四国遍路に思う

昨年5月3日に歩き遍路を結願しました。5月のGWを活用しての区切り遍路を志して以後、結願まで実質10年かかりました。
途中でよく止めなかったなと今でも思います。お世話になった四国の方々、協力してくれた家族に感謝します。

これまでの自分を歩きの中でじっくりと見つめ直し、新たな生き方を見つけたいと当初考えていました。しかし歩いている最中はそのような余裕はなく頭で考えるようにはゆきませんでした。歩き続け足摺岬を越え愛媛に入った頃から雑念が削がれた気分になりました。また宿の人、土地の人の優しさを感じ、山沿いの民家の入り口に植えられた小さな花々に気づき、美しいと感じられる気持ちになっておりました。私が育った時代の故郷を連想させる四国の風景は懐かしく又心地良く、私の心を優しくしてくれたようです。結願後1年が過ぎましたが、機会を作りもう一度お遍路に挑戦したいと思っています。
お遍路さんと言えば白装束、金剛杖、菅笠を思い浮かべるでしょう。
いずれも長い年月をかけ洗練されて来たもので実用性は高く、又フル装着した姿は四国の自然に良く馴染んでいるように思います。
金剛杖は長時間の歩き、山道の登りを助けてくれる用具であり又蛇、虫から身を守るための防護用具でもあります。坂道の苦手な私は大変助かりました。金剛杖は弘法大師の化身であると言われています。杖に記載されている“同行二人”とはお大師と一緒であることを意味します。遍路行に於ける心の支えであり、なくてはならないものです。金剛杖は粗末に扱うことは許されません。丁寧な取り扱いの為に種々の教えがあります。宿に到着した時は一番に杖の先を水で洗い部屋の上座に立てること、トイレには持ち込まないことを励行しました。同行二人の思想は古くより継承されお遍路さん、人々の心に定着しています。金剛杖が悪用されることは無いでしょう。
CP&RMセンター月例会で実施している安全保障貿易関連のトピックス紹介の中から金剛杖の教えに通じる新聞記事について以下記載します。

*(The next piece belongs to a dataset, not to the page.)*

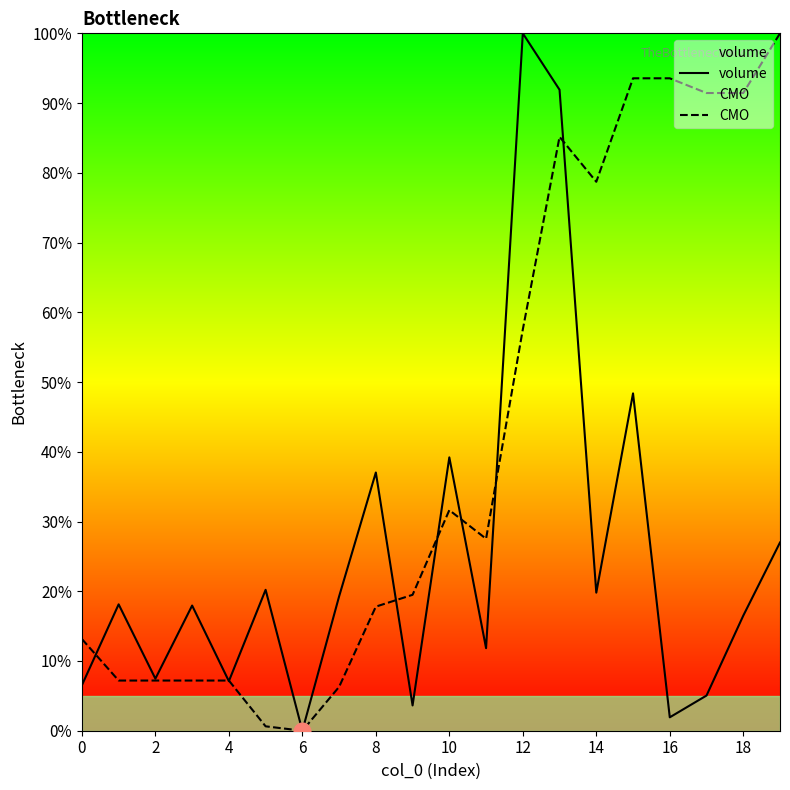

Is it true that volume equals 2.3 at 17?

False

日経新聞(2014.11.18)は、戦力強化を目的に軍事側が民間の先端研究を支援する動向にあること、この先端研究支援は本来の自由な研究活動を妨げる恐れがあることを指摘しています。これを防ぐ為には新たな仕組み作りが必要であり、更に研究者は先端技術が民生、軍事双方で応用できることを認識し強い自覚と責任をもって研究をすべきと述べています。
資源のない我が国は常に技術優位を続け国際社会で生きなければなりません。しかし技術の役割は単に利益・財を生むためのものだけではありません。技術は、地球環境問題、食糧問題をはじめとする人類・自然の永続的持続を可能とする為になくてはならないものであります。
一方で技術は悪用される危うさを持ち、これを避けるには技術を生み出す者、使う者が技術の本質である高邁な役割を理解し、大切に取り扱うことが必要です。複雑化の進むこれからの時代は、技術を生み出す者、使う者はこの倫理をより一層研ぎ澄まされなければない時代と言えます。
私は、更に学校教育の場で継続的に技術倫理を教えることが必要と考えます。将来の研究者・技術者、為政者はもとより、国民一人一人が技術の役割を正しく理解し、技術倫理を心に定着するためのものです。時間がかかると思いますが、本教育が浸透すれば日本発技術が悪用されることは大幅に減少し、国際社会の平和と安全に大きく貢献できると考えます。